This is a pretty standard technical term in machine learning which isn’t necessarily a pejorative but a description of behavior. Memorization is different than generalization in that it doesn’t reflect some sort of synthesis from learned knowledge but rather repeating something from training directly. It usually indicates overfitting and is distinct than responding appropriately to something that wasn’t specifically trained on, which is generalization.
They do generalize. The claim is that the fine details are not the result from generalization, but from repeating test data verbatim. That seems consistent both with my intuitive understanding of neural networks and with the behavior I've observed, so I'm inclined to agree. So what does that mean? It means that while LLM:s can produce impressive output, the most impressive results that people are touting probably have a significant amount of verbatim training data in them. In other words, they're good but not as good as they seem to be.
Some of the most impressive things I've seen LLMs do is take a grammar in, in a format that does not strictly conform to any specific variant of a formal grammar notation, then generate output that conforms to that grammar, and reason about why it conforms, and how.

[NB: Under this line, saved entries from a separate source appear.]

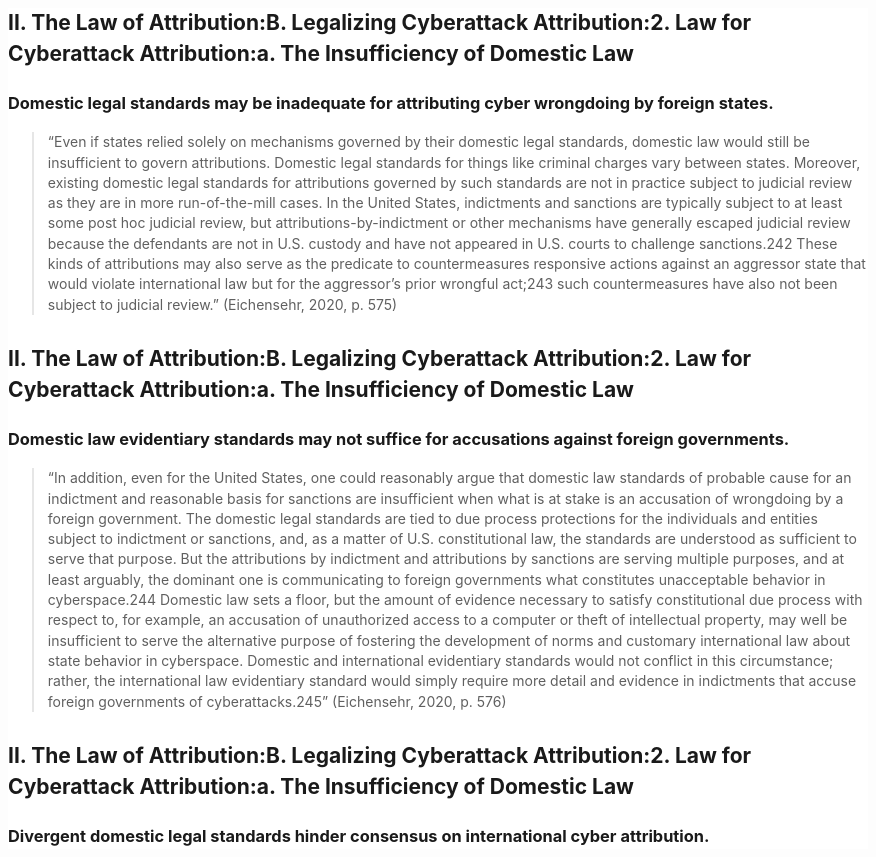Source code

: ## II. The Law of Attribution:B. Legalizing Cyberattack Attribution:2. Law for Cyberattack Attribution:a. The Insufficiency of Domestic Law

### Domestic legal standards may be inadequate for attributing cyber wrongdoing by foreign states.

> “Even if states relied solely on mechanisms governed by their domestic legal standards, domestic law would still be insufficient to govern attributions. Domestic legal standards for things like criminal charges vary between states. Moreover, existing domestic legal standards for attributions governed by such standards are not in practice subject to judicial review as they are in more run-of-the-mill cases. In the United States, indictments and sanctions are typically subject to at least some post hoc judicial review, but attributions-by-indictment or other mechanisms have generally escaped judicial review because the defendants are not in U.S. custody and have not appeared in U.S. courts to challenge sanctions.242 These kinds of attributions may also serve as the predicate to countermeasures responsive actions against an aggressor state that would violate international law but for the aggressor’s prior wrongful act;243 such countermeasures have also not been subject to judicial review.” (Eichensehr, 2020, p. 575)

## II. The Law of Attribution:B. Legalizing Cyberattack Attribution:2. Law for Cyberattack Attribution:a. The Insufficiency of Domestic Law

### Domestic law evidentiary standards may not suffice for accusations against foreign governments.

> “In addition, even for the United States, one could reasonably argue that domestic law standards of probable cause for an indictment and reasonable basis for sanctions are insufficient when what is at stake is an accusation of wrongdoing by a foreign government. The domestic legal standards are tied to due process protections for the individuals and entities subject to indictment or sanctions, and, as a matter of U.S. constitutional law, the standards are understood as sufficient to serve that purpose. But the attributions by indictment and attributions by sanctions are serving multiple purposes, and at least arguably, the dominant one is communicating to foreign governments what constitutes unacceptable behavior in cyberspace.244 Domestic law sets a floor, but the amount of evidence necessary to satisfy constitutional due process with respect to, for example, an accusation of unauthorized access to a computer or theft of intellectual property, may well be insufficient to serve the alternative purpose of fostering the development of norms and customary international law about state behavior in cyberspace. Domestic and international evidentiary standards would not conflict in this circumstance; rather, the international law evidentiary standard would simply require more detail and evidence in indictments that accuse foreign governments of cyberattacks.245” (Eichensehr, 2020, p. 576)

## II. The Law of Attribution:B. Legalizing Cyberattack Attribution:2. Law for Cyberattack Attribution:a. The Insufficiency of Domestic Law

### Divergent domestic legal standards hinder consensus on international cyber attribution.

Most people would struggle immensely with a task like that even if handed a textbook on the subject, and no amount of training data happens to contain text in or about a language governed by a grammar of random nonsense I fed in.
There are areas where their reasoning is really awful. Ironically that's often when they seem most human-like. E.g. I just had a lengthy "argument" with ChatGPT over comparing the theoretical computational power of Markov Decision Processes vs. Turing Machines with various assumptions about the decision maker in the MDP, and it's reasoning was riddled with logical fallacies that I could very well see a high school students confronted with trying to compare the two based on a Wikipedia level of understanding of either without sufficient understanding to reason about how different aspects can be made to model the other.

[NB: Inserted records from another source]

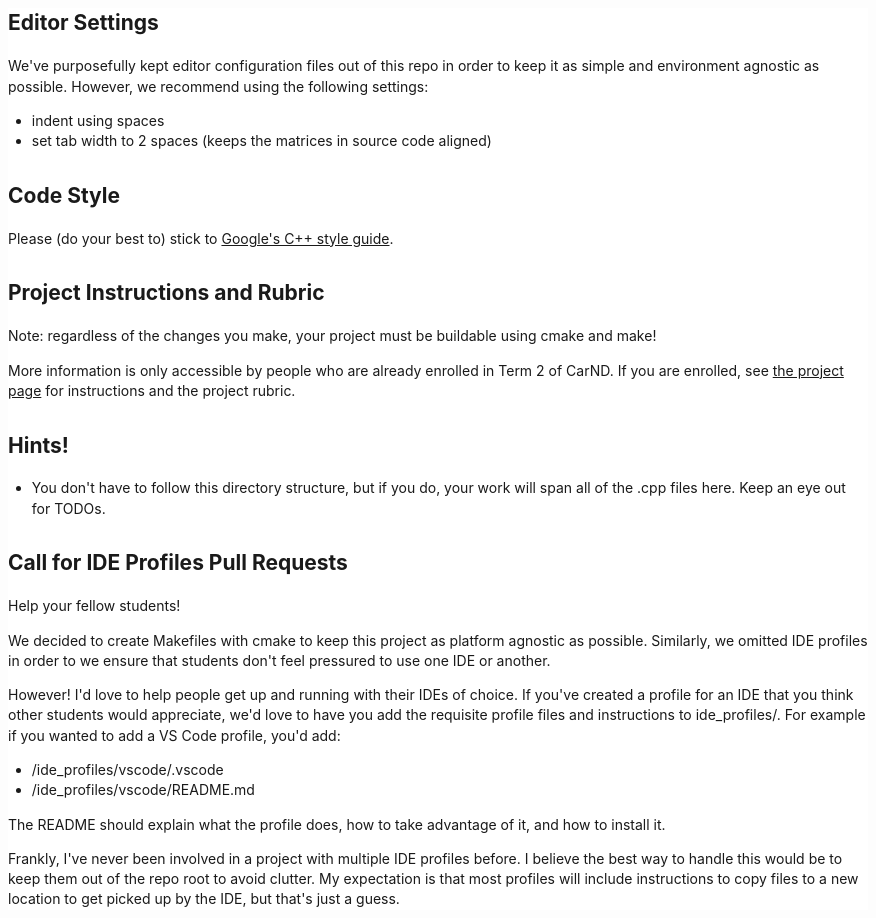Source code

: 
## Editor Settings

We've purposefully kept editor configuration files out of this repo in order to
keep it as simple and environment agnostic as possible. However, we recommend
using the following settings:

* indent using spaces
* set tab width to 2 spaces (keeps the matrices in source code aligned)

## Code Style

Please (do your best to) stick to [Google's C++ style guide](https://google.github.io/styleguide/cppguide.html).

## Project Instructions and Rubric

Note: regardless of the changes you make, your project must be buildable using
cmake and make!

More information is only accessible by people who are already enrolled in Term 2
of CarND. If you are enrolled, see [the project page](https://classroom.udacity.com/nanodegrees/nd013/parts/40f38239-66b6-46ec-ae68-03afd8a601c8/modules/f1820894-8322-4bb3-81aa-b26b3c6dcbaf/lessons/b1ff3be0-c904-438e-aad3-2b5379f0e0c3/concepts/1a2255a0-e23c-44cf-8d41-39b8a3c8264a)
for instructions and the project rubric.

## Hints!

* You don't have to follow this directory structure, but if you do, your work
  will span all of the .cpp files here. Keep an eye out for TODOs.

## Call for IDE Profiles Pull Requests

Help your fellow students!

We decided to create Makefiles with cmake to keep this project as platform
agnostic as possible. Similarly, we omitted IDE profiles in order to we ensure
that students don't feel pressured to use one IDE or another.

However! I'd love to help people get up and running with their IDEs of choice.
If you've created a profile for an IDE that you think other students would
appreciate, we'd love to have you add the requisite profile files and
instructions to ide_profiles/. For example if you wanted to add a VS Code
profile, you'd add:

* /ide_profiles/vscode/.vscode
* /ide_profiles/vscode/README.md

The README should explain what the profile does, how to take advantage of it,
and how to install it.

Frankly, I've never been involved in a project with multiple IDE profiles
before. I believe the best way to handle this would be to keep them out of the
repo root to avoid clutter. My expectation is that most profiles will include
instructions to copy files to a new location to get picked up by the IDE, but
that's just a guess.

But there are plenty of areas where you can get them to produce good results where the "fine details" could not possibly be repeated verbatim from the test data because they didn't exist prior to the conversation.
Mmm the most impressive thing I see LLMs do is take a piece of unstructured input and transform it in some way - summarize, extract information as JSON, etc. This wouldn't be possible if it were repeating training data verbatim, since it works on new novel inputs.